Her son Robert Douglas was sent to England and Cambridge University in 1560 as a hostage for the Treaty of Berwick.

Margaret retained the style "Lady of Lochleven" after her husband's death. In a deed dated 16 October 1560, she identified herself as "Margaret Erskyn, relict of umquhile Robert Douglass of Lochlevin" and signed "Margaret Erskyn, Lady of Lochlevin". By 1567, Margaret was the widowed mother of William Douglas of Lochleven, in whose custody Mary, Queen of Scots, was placed; The antiquarian Charles Henderson, who published the deed in the nineteenth century, titled his account “Notes on a Deed by Lady Margaret Douglas of Lochleven.”

In July 1564 she resigned the lands of Nether Friarton in Fife so her son the Earl of Moray could give them to William Kirkcaldy of Grange and his wife Margaret Learmonth. The transaction replaced a charter issued in 1560.

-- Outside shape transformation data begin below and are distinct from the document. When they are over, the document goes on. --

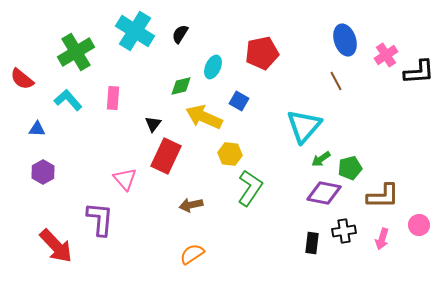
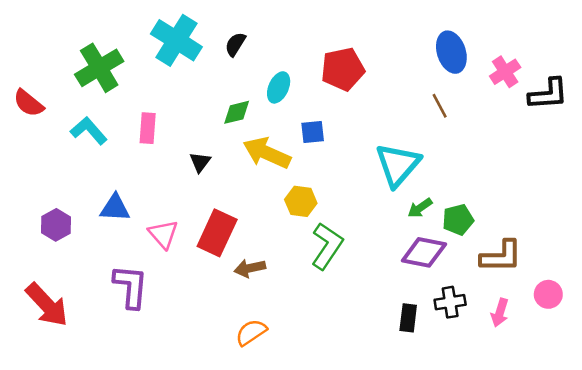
blue square: (239, 101) -> (313, 132), turned -36
blue triangle: (37, 129) -> (115, 208), moved, size x1.4
red rectangle: (166, 156) -> (217, 233), moved
red arrow: (56, 246) -> (47, 305), moved

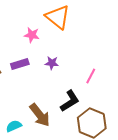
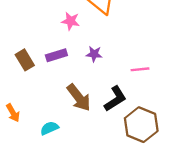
pink line: (91, 76) -> (140, 69), turned 56
brown arrow: (40, 115) -> (79, 98), moved

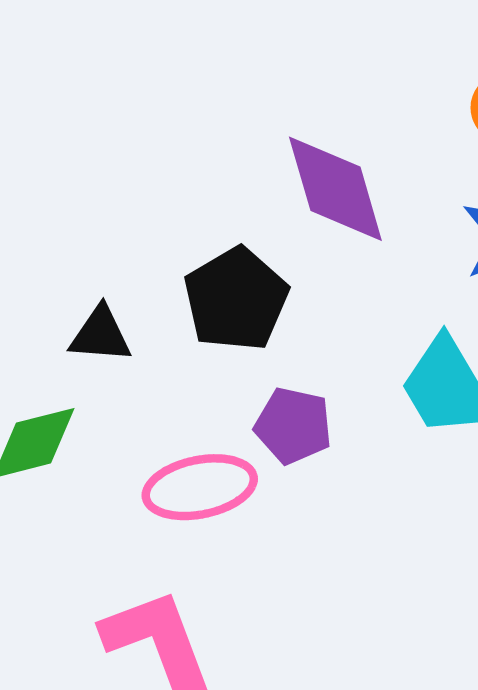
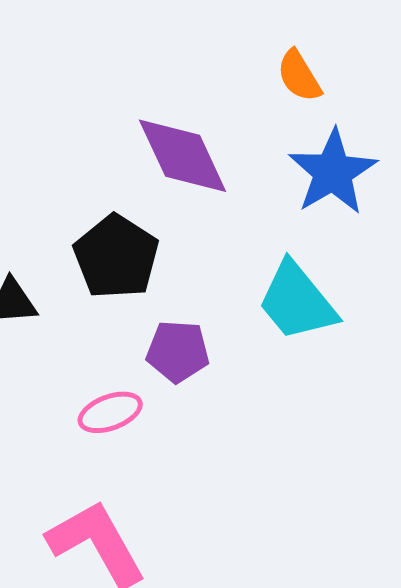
pink ellipse: (200, 487) -> (110, 412), size x0.7

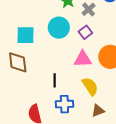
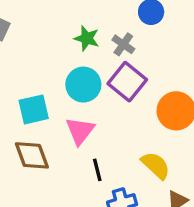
purple square: (85, 32) -> (127, 82), size x1.6
pink triangle: (83, 59) -> (80, 131), moved, turned -36

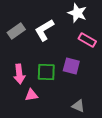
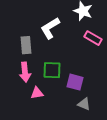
gray rectangle: (16, 31) -> (26, 45), moved, turned -60
purple square: (71, 66) -> (75, 82), moved

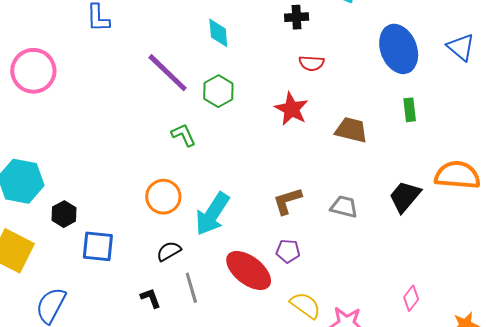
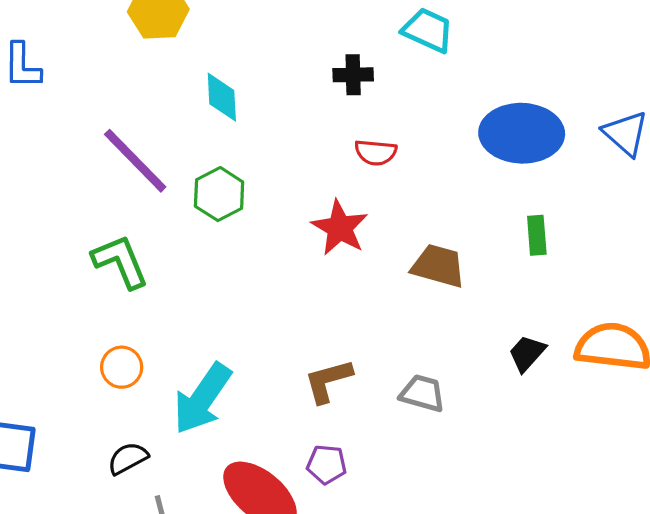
blue ellipse: (399, 49) -> (522, 133), turned -69
green L-shape: (183, 135) -> (120, 261), moved, size x1.4
orange circle: (163, 197) -> (122, 367), size x0.7
black trapezoid: (405, 197) -> (527, 353), moved, size x0.7

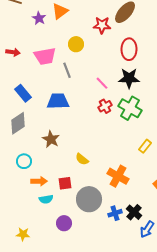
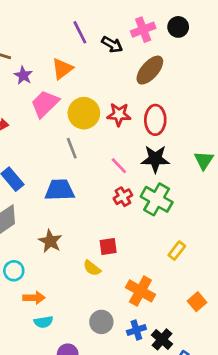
purple star: (39, 18) -> (23, 75), moved
red star: (102, 25) -> (119, 115), moved
yellow circle: (76, 44) -> (84, 113), size x1.5
pink trapezoid: (45, 56) -> (45, 104), moved, turned 145
red square: (65, 183) -> (108, 247), moved
gray circle: (89, 199) -> (101, 322), size x0.7
blue cross: (115, 213) -> (136, 330), moved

By 1567, Margaret's son William Douglas was laird of Lochleven and was given custody of Mary, Queen of Scots. William's wife was Agnes Leslie, Lady of Lochleven. Later writers assert that Margaret and Agnes hosted Mary at Lochleven Castle. A later manuscript version of David Hume of Godscroft's historical account subsequently attributed Mary’s escape partly to the connivance of "old Lady Lochleven", who reportedly placed "wedges in the rowlocks of the other boats". Godscroft noted that some previous writers thought she had no foreknowledge of the escape, while others thought "she had a hand in it".

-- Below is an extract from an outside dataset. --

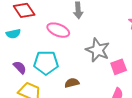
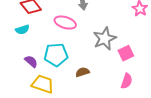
gray star: (98, 50) -> (105, 39), turned 30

In her final years, Margaret Erskine looked after her granddaughters at the New House of Lochleven and kept up a correspondence with their mother, Agnes Keith, Countess of Moray. Agnes Keith sent her gifts of "aqua vitae", a distilled spirit akin to whisky. In January 1570, Margaret wrote that Lochleven Loch was frozen, and her son, William, was in the "Loich", the old castle on the lake island, because he was guarding Thomas Percy, 7th Earl of Northumberland, who was a fugitive from the Northern Rebellion. In June 1571, Margaret described her poor health and complained that Agnes, her daughter-in-law, had not visited; "Ye sall onderstand that I have beyne wery extreme seik baith in my bodye and stomak, and with ane sair leg, quhairoff (I) am nocht throichlie conwelleseit as yett ... I wald skarslie have belevit ye would have bene neir (at) hand and veseit me nocht, and frindis heir."

==Family==
Margaret Erskine's children with Sir Robert Douglas included:
- William Douglas, 6th Earl of Morton, who was named as Robert Douglas's son and apparent heir by 20 January 1540/41.
- Robert Douglas, who married Christina Stewart, 4th Countess of Buchan and was the father of James Douglas, 5th Earl of Buchan.
- George Douglas of Helenhill, who married Elizabeth Scott, daughter of Sir David Scott of Buccleuch.
- Henry Douglas of Mukkart, who married Agnes Ramsay.
- Euphemia Douglas, who married Patrick Lindsay, 6th Lord Lindsay.
- Janet Douglas, who married Sir James Colville of Easter Wemyss.
- Catherine Douglas, who married David Durie.